Retrieval and intercomparison of volcanic SO2 injection height and eruption time from satellite maps and ground-based observations
Pardini F., M. Burton, M. de’ Michieli Vitturi, S. Corradini, G. Salerno, L. Merucci, & G.D. Grazia (2016).
Journal of Volcanology and Geothermal Research, 331, 79-91, http://dx.doi.org/10.1016/j.jvolgeores.2016.12.008
Syneruptive gas flux time series can, in principle, be retrieved from satellite maps of SO2 collected during and immediately after volcanic eruptions, and used to gain insights into the volcanic processes which drive the volcanic activity. Determination of the age and height of volcanic plumes are key prerequisites for such calculations.
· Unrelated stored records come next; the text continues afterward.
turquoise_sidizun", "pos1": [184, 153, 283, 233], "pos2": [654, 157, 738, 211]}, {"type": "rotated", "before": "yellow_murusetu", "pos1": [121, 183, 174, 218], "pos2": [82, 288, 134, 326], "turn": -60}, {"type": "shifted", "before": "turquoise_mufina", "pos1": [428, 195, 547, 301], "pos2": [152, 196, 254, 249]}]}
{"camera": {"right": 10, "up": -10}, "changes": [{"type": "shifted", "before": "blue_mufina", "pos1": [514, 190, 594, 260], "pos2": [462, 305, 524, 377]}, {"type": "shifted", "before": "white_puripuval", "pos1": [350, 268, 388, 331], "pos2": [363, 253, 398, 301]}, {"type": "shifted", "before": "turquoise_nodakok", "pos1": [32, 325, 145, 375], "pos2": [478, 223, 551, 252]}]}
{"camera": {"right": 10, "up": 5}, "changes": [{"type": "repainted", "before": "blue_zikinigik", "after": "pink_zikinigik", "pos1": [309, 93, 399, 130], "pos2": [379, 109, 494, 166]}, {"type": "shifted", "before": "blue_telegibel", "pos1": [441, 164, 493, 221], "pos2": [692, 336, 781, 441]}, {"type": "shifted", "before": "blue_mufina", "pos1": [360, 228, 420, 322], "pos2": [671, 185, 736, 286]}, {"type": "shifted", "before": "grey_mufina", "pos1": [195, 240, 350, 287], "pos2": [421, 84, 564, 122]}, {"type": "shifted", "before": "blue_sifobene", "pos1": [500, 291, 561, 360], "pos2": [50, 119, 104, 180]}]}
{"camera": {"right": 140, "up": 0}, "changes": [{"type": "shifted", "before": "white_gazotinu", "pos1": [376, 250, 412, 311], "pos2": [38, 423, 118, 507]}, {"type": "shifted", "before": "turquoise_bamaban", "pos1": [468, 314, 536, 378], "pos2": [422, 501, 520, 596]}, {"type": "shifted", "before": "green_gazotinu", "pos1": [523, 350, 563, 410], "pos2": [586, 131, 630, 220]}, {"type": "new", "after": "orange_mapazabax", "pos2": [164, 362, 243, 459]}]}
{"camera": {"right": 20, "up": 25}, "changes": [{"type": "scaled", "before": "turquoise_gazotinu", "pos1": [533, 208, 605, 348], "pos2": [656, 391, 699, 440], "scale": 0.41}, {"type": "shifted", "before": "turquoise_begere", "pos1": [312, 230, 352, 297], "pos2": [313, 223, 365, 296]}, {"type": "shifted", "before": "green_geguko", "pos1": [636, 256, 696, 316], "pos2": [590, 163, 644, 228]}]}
However, these parameters are challenging to constrain using satellite-based techniques. Here, we use imagery from OMI and GOME-2 satellite sensors and a novel numerical procedure based on back-trajectory analysis to calculate plume height as a function of position at the satellite measurement time together with plume injection height and time at a volcanic vent location. We applied this new procedure to three Etna eruptions (12 August 2011, 18 March 2012 and 12 April 2013) and compared our results with independent satellite and ground-based estimations. We also compare our injection height time-series with measurements of volcanic tremor, which reflects the eruption intensity, showing a good match between these two datasets. Our results are a milestone in progressing towards reliable determination of gas flux data from satellite-derived SO2 maps during volcanic eruptions, which would be of great value for operational management of explosive eruptions.